» **INSTRUCTION**: Render as a JSON list of strings the item lines starting with the line containing "collection date: 1936-12-31" and going on through the line containing "collection date as typed: 7-Feb-64", one string per line, blank lines left out.

>>>

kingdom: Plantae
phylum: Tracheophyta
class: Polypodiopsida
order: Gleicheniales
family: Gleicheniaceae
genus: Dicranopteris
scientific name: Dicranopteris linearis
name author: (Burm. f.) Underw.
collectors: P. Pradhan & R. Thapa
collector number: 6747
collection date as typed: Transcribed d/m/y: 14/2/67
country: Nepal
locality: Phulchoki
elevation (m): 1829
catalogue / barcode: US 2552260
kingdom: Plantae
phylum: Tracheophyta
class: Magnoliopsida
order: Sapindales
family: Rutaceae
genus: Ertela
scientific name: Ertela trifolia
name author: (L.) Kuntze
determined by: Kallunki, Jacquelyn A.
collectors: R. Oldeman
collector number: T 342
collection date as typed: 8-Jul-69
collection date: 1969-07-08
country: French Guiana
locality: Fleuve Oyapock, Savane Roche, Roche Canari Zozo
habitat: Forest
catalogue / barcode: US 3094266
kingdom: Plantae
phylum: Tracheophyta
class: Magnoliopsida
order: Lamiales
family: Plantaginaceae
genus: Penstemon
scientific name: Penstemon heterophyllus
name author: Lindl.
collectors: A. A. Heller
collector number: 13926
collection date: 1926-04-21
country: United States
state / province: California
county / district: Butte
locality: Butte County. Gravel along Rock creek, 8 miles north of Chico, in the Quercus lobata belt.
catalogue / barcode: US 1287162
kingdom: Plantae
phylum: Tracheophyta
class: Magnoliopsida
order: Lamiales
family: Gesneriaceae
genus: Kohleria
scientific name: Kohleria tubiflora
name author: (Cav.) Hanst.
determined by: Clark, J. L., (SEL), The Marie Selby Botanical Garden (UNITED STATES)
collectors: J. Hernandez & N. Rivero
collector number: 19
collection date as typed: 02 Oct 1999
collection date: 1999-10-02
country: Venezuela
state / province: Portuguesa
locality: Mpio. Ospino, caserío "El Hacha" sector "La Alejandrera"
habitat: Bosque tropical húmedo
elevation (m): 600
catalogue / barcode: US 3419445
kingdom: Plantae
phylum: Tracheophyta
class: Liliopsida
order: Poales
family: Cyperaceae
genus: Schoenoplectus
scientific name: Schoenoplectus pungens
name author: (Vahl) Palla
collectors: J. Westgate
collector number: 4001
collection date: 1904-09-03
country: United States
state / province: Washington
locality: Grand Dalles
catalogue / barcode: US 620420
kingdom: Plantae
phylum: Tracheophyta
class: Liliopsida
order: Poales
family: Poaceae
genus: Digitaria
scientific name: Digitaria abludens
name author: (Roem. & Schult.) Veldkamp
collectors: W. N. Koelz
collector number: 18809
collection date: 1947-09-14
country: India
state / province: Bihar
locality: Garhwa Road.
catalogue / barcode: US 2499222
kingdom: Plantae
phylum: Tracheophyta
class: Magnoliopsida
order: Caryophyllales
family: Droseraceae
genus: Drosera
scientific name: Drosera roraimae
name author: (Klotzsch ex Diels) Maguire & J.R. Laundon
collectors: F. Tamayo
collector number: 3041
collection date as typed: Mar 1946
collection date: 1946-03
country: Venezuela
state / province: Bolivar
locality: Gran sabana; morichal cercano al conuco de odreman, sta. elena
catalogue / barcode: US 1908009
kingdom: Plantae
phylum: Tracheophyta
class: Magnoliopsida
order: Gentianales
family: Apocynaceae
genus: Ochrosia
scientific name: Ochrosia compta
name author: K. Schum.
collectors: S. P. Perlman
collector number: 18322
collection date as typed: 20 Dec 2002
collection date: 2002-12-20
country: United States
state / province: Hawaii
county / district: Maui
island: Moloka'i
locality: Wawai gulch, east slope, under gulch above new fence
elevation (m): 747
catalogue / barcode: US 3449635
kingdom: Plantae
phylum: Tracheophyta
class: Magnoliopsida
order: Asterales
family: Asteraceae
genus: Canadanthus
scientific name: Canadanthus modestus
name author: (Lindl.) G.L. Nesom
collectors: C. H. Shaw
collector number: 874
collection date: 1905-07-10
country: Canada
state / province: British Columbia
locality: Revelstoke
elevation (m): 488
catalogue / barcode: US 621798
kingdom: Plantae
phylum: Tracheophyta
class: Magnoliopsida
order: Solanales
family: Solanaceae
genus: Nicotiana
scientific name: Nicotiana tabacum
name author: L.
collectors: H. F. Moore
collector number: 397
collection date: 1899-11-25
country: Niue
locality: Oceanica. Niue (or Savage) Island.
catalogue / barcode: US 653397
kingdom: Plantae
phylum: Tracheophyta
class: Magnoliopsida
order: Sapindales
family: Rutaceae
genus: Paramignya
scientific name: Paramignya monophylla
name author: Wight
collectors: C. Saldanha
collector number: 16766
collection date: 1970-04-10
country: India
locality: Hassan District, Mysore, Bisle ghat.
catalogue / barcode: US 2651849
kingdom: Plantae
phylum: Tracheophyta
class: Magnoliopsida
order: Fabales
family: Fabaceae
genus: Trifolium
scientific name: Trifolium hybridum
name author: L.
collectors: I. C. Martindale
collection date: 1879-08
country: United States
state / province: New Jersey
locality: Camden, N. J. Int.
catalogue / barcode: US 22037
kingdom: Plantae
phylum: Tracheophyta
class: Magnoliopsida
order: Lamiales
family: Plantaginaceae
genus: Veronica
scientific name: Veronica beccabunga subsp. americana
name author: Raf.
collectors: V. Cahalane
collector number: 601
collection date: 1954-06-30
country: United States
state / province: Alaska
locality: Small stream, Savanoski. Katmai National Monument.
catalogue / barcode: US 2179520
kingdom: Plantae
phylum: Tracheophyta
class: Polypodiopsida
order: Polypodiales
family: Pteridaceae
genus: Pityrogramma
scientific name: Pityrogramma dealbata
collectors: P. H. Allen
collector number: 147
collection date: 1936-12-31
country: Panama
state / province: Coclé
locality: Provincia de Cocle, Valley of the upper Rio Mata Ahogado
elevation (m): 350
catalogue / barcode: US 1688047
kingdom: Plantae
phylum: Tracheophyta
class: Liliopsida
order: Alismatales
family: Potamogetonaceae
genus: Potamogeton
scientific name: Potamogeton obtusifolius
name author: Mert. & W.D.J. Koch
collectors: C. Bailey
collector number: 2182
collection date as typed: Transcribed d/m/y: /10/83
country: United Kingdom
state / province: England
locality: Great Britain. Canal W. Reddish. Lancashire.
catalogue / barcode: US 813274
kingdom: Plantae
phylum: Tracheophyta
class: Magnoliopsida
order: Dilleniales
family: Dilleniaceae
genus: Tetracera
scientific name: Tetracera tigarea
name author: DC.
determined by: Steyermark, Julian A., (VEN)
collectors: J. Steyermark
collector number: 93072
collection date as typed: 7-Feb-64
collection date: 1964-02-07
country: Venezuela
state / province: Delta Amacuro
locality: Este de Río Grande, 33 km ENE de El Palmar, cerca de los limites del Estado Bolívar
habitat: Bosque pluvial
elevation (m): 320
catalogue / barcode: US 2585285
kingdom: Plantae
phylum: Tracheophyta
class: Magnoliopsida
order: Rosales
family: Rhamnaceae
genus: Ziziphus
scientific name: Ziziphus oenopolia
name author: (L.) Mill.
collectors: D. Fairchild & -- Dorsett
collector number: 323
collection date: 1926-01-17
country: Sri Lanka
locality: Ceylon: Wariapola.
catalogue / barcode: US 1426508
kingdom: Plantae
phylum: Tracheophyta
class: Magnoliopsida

<<<

» **CORRECT RESULT**:
[
  "collection date: 1936-12-31",
  "country: Panama",
  "state / province: Coclé",
  "locality: Provincia de Cocle, Valley of the upper Rio Mata Ahogado",
  "elevation (m): 350",
  "catalogue / barcode: US 1688047",
  "kingdom: Plantae",
  "phylum: Tracheophyta",
  "class: Liliopsida",
  "order: Alismatales",
  "family: Potamogetonaceae",
  "genus: Potamogeton",
  "scientific name: Potamogeton obtusifolius",
  "name author: Mert. & W.D.J. Koch",
  "collectors: C. Bailey",
  "collector number: 2182",
  "collection date as typed: Transcribed d/m/y: /10/83",
  "country: United Kingdom",
  "state / province: England",
  "locality: Great Britain. Canal W. Reddish. Lancashire.",
  "catalogue / barcode: US 813274",
  "kingdom: Plantae",
  "phylum: Tracheophyta",
  "class: Magnoliopsida",
  "order: Dilleniales",
  "family: Dilleniaceae",
  "genus: Tetracera",
  "scientific name: Tetracera tigarea",
  "name author: DC.",
  "determined by: Steyermark, Julian A., (VEN)",
  "collectors: J. Steyermark",
  "collector number: 93072",
  "collection date as typed: 7-Feb-64"
]